Asch Harwood contributed to this post.
Further to my post yesterday of continued military control of Mali’s south, Human Rights Watch has released a troubling report on atrocities committed by Tuareg rebels in northern Mali. The catalogue is grim: rape, use of child soldiers, pillaging, summary executions, and amputations. The abuses appear to be centered on Timbuktu, Gao, and Kidal.
The report is based, inter alia, on interviews of over one hundred victims, religious authorities, medical practitioners, traditional leaders, and other credible witnesses.
Complicating any response is the number of independent, although loosely allied, players implicated in these abuses: the Tuareg National Movement for the Liberation of Azawad (MNLA), Islamist Ansar Dine, an additional unnamed local ethnic Arab militia, and other unidentified armed groups as well as opportunistic locals and prisoners recently sprung from a local jail.
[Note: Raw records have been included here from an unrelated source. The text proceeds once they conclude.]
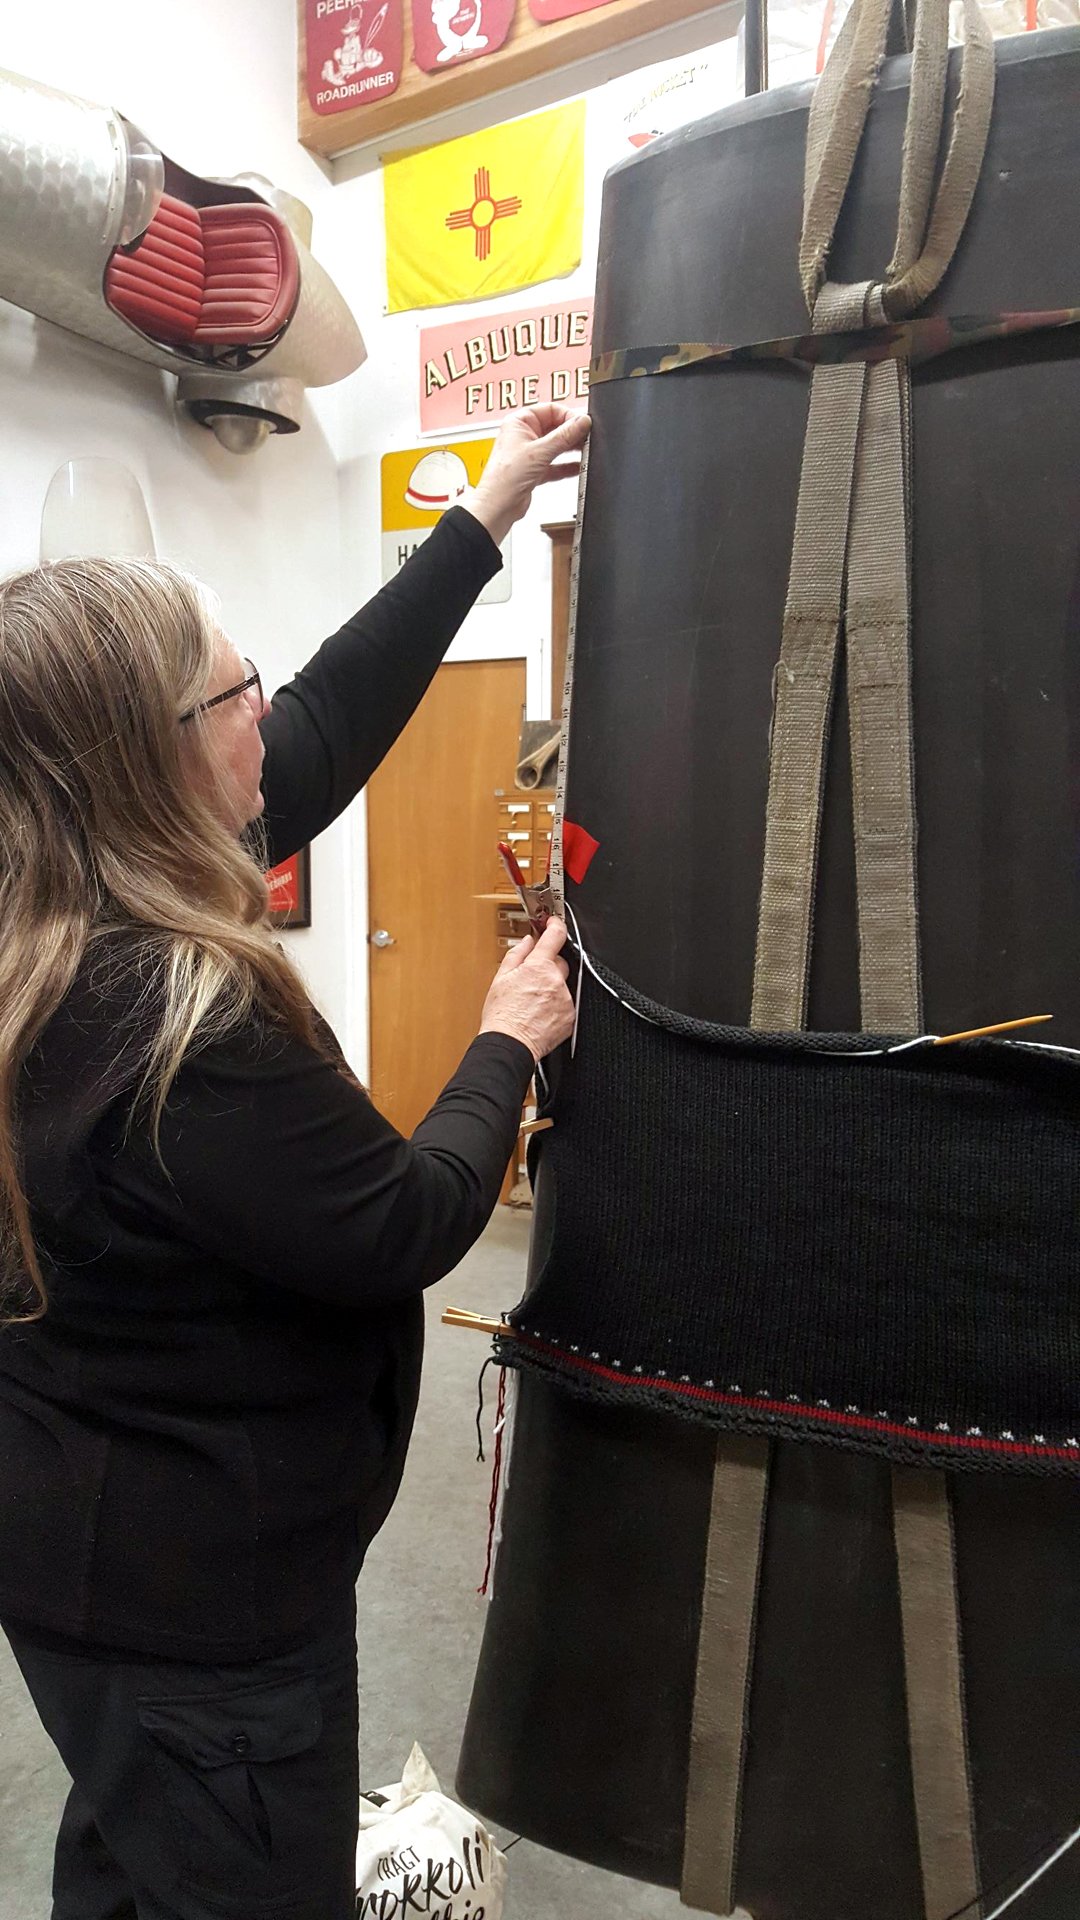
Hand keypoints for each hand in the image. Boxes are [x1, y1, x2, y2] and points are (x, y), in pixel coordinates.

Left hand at [463, 406, 590, 547]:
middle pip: (555, 427)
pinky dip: (566, 466)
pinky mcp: (535, 471)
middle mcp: (523, 435)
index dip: (568, 416)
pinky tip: (577, 467)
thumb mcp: (540, 452)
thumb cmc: (504, 478)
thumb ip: (564, 436)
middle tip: (586, 438)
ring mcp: (529, 454)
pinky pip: (555, 464)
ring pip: (556, 446)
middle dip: (571, 433)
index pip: (550, 410)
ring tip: (585, 451)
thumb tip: (582, 422)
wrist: (497, 507)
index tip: (582, 424)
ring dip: (570, 449)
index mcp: (519, 422)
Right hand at [479, 915, 574, 1062]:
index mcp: (538, 967)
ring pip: (563, 984)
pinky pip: (566, 1002)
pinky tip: (540, 1012)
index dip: (555, 925)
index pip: (555, 936)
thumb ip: (517, 954)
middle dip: (548, 965)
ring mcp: (565, 999)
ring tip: (532, 1001)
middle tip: (531, 978)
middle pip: (560, 962)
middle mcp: (555, 981)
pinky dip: (556, 1004)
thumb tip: (528, 941)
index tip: (553, 923)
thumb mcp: (501, 978)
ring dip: (551, 987)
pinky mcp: (570, 1016)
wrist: (510, 1044)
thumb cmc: (502, 1016)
And we cannot forget the region’s simmering food insecurity, which is likely to have a disproportionate impact on the estimated 284,000 refugees and internally displaced people uprooted by the conflict.
The Human Rights Watch report presents a horrific picture of conditions in northern Mali. As is characteristic of its reports, this one is dispassionate, clear, and credible. It is a wake up call to the international community about what is happening in a remote part of Africa.